Roger White has proven, to my satisfaction, that perfectly rational agents could not have imprecise credences. In this post, I want to explain away a potential source of contrary intuitions. It seems perfectly reasonable -- and perhaps even rationally required -- to refrain from accepting bets on issues you are completely ignorant about. But if I were required to always have precise credence, then there are many (intuitively dubious) bets that I would have to accept. For example, suppose I have no evidence for or against a proposition P. If I must give it a precise credence of 0.5, then I must accept any better-than-even bet (e.g. costing $10 if P is false, and paying $15 if P is true).
The worry is that this leaves me very vulnerable to exploitation from more knowledgeable dealers.

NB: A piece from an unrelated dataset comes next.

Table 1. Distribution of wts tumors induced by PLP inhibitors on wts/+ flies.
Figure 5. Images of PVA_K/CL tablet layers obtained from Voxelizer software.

They might offer me deals that seem tempting in my ignorance, but which they have carefully set up so that the option I'm expected to choose is in fact a loser. The offering of a bet is itself a piece of new evidence: since the bookie is out to rip me off, an offer that looks "too good to be true" probably is. So it's a good practical rule of thumb to be disposed not to accept bets that others are keen to offer you.
Of course, we want to bracket these practical considerations for philosophy's sake. To avoid any fear of shady dealings or manipulation, we may suppose the details of the bet were determined by some completely random process. In that case, my intuitions sharpen up considerably. It no longer seems permissible to reject a better-than-even bet. Let me now offer an argument to back this up.
We saw in the previous post that a better-than-even Bet A can be combined with its converse Bet B (i.e. offering the same, better-than-even payoffs for the opposite result) to yield a sure win ($5 in the case of $15 vs. -$10 payoffs). So, even if you don't know anything else, you at least know that it's more desirable to take both bets than neither. The expected payoff is (say) $5 rather than zero.
But now suppose you are offered the following: we flip a coin, and if it lands heads you're committed to Bet A only, and if tails you get Bet B only. Is this a game you should accept? It seems so. If you play it over and over again, you can expect to make ever increasing winnings ($5 for every two games, on average). And it's perfectly random, so your one-shot expected utility must be positive too.
So, if you're offered Bet A alone (assuming the background conditions are such that the details of this bet were selected via some random, non-shady process), you should take it. A sharp credence of 0.5 won't leave you vulnerable in these properly sanitized conditions.
Nitpick: if the utility of money to you is diminishing, you can reject a better-than-even (in monetary but not utility terms) bet.
ReplyDeleteRight, thanks, that's another practical issue we need to stipulate away.